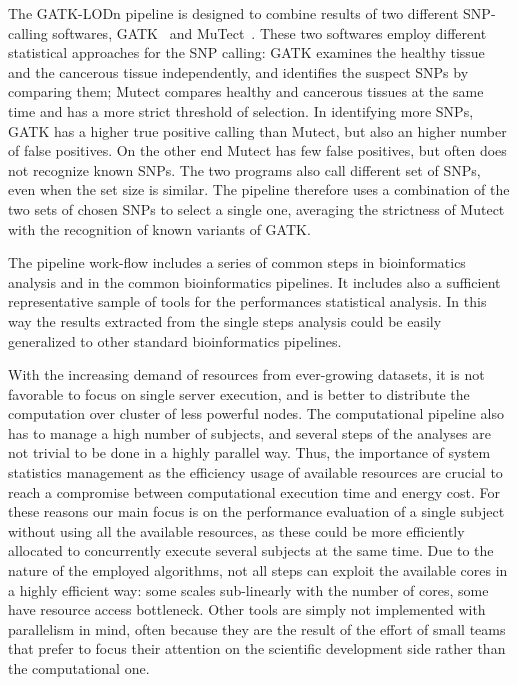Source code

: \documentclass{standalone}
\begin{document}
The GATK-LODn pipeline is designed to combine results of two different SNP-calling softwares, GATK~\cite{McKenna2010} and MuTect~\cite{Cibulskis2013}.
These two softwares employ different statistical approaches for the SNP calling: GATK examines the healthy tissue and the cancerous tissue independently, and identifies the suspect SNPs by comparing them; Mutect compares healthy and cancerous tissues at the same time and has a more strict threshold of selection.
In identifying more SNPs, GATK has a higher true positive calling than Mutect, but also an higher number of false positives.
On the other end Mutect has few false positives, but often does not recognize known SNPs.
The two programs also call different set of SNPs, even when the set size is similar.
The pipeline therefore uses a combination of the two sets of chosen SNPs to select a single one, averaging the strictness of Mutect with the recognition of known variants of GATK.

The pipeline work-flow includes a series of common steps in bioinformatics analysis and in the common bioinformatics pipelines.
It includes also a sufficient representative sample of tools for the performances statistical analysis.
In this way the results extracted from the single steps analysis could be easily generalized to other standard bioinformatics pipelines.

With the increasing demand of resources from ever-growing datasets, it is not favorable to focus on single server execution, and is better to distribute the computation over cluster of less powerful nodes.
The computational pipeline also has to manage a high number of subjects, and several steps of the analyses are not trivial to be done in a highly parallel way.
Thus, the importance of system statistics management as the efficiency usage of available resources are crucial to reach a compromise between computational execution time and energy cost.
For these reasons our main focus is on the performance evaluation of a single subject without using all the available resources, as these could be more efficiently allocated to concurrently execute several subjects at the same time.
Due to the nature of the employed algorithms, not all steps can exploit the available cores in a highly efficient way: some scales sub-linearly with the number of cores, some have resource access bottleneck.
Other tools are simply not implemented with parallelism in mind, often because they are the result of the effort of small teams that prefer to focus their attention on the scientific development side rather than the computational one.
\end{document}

....

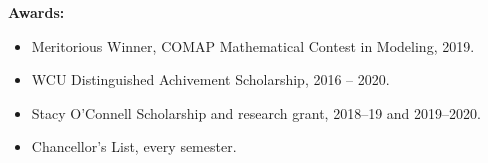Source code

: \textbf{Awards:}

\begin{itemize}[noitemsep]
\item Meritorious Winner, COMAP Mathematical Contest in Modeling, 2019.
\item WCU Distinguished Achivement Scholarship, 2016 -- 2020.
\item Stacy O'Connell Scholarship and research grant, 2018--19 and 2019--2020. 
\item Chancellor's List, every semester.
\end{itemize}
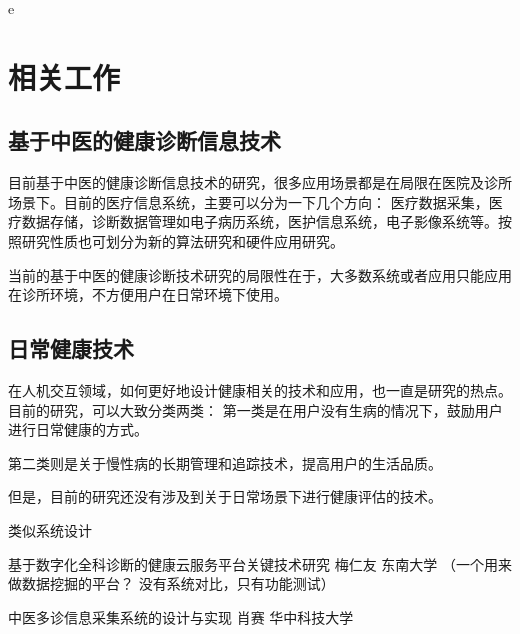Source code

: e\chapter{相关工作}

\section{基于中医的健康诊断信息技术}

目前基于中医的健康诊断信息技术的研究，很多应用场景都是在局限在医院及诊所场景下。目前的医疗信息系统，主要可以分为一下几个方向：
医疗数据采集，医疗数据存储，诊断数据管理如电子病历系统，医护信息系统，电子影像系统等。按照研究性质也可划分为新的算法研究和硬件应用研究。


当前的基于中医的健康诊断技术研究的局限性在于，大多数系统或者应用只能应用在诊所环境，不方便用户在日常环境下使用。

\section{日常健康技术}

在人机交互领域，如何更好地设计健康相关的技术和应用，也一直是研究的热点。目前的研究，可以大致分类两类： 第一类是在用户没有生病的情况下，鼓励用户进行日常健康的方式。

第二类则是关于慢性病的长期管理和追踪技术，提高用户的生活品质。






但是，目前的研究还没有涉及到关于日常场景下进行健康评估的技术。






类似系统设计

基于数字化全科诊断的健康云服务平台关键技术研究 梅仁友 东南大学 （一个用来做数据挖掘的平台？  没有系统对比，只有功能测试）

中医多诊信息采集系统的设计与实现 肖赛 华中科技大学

....

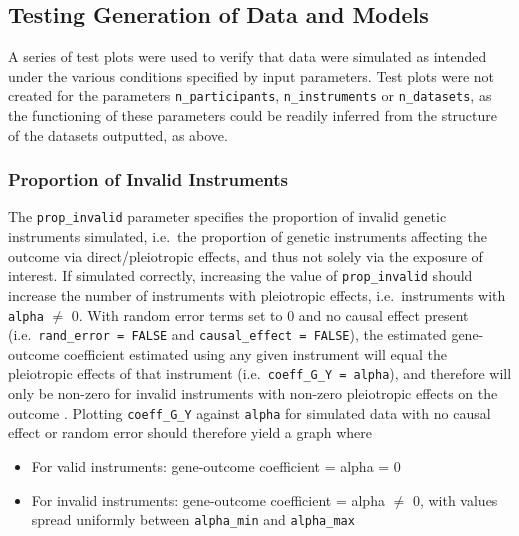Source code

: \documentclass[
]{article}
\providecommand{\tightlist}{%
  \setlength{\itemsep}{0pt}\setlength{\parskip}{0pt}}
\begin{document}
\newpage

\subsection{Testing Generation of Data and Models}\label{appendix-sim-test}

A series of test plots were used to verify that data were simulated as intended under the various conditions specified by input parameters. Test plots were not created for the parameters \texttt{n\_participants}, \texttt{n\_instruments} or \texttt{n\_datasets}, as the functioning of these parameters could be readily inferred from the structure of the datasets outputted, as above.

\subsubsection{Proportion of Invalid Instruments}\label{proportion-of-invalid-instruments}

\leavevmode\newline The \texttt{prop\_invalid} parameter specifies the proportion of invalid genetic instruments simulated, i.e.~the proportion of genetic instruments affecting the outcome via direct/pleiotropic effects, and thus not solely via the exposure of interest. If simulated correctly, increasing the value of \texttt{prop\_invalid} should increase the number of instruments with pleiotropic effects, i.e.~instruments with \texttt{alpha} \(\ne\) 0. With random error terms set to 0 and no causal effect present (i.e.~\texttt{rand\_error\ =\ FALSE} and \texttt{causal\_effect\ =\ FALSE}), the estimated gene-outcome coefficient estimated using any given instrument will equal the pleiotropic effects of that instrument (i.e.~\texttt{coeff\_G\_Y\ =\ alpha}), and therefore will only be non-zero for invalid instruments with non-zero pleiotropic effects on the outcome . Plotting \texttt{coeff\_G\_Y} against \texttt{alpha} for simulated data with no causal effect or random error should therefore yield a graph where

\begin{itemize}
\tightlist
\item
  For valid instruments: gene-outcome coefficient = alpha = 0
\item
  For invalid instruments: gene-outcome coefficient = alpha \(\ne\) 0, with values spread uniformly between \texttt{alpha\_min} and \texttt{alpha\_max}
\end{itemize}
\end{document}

....

Transcribe, word for word, the lines of the listing above from the one that contains "List, every semester." through the one that contains "中医多诊信息采集系统的设计与实现 肖赛 华中科技大学", keeping both ends and dropping the pictures.

● **Answer space**
\item Chancellor's List, every semester.
\end{itemize}
Source code

: e\chapter{相关工作}

\section{基于中医的健康诊断信息技术}

目前基于中医的健康诊断信息技术的研究，很多应用场景都是在局限在医院及诊所场景下。目前的医疗信息系统，主要可以分为一下几个方向：
医疗数据采集，医疗数据存储，诊断数据管理如电子病历系统，医护信息系统，电子影像系统等。按照研究性质也可划分为新的算法研究和硬件应用研究。


当前的基于中医的健康诊断技术研究的局限性在于，大多数系统或者应用只能应用在诊所环境，不方便用户在日常环境下使用。

\section{日常健康技术}

在人机交互领域，如何更好地设计健康相关的技术和应用，也一直是研究的热点。目前的研究，可以大致分类两类： 第一类是在用户没有生病的情况下，鼓励用户进行日常健康的方式。

第二类则是关于慢性病的长期管理和追踪技术，提高用户的生活品质。






但是，目前的研究还没有涉及到关于日常场景下进行健康评估的技术。






类似系统设计

基于数字化全科诊断的健康云服务平台关键技术研究 梅仁友 东南大学 （一个用来做数据挖掘的平台？  没有系统对比，只有功能测试）

中医多诊信息采集系统的设计与实现 肖赛 华中科技大学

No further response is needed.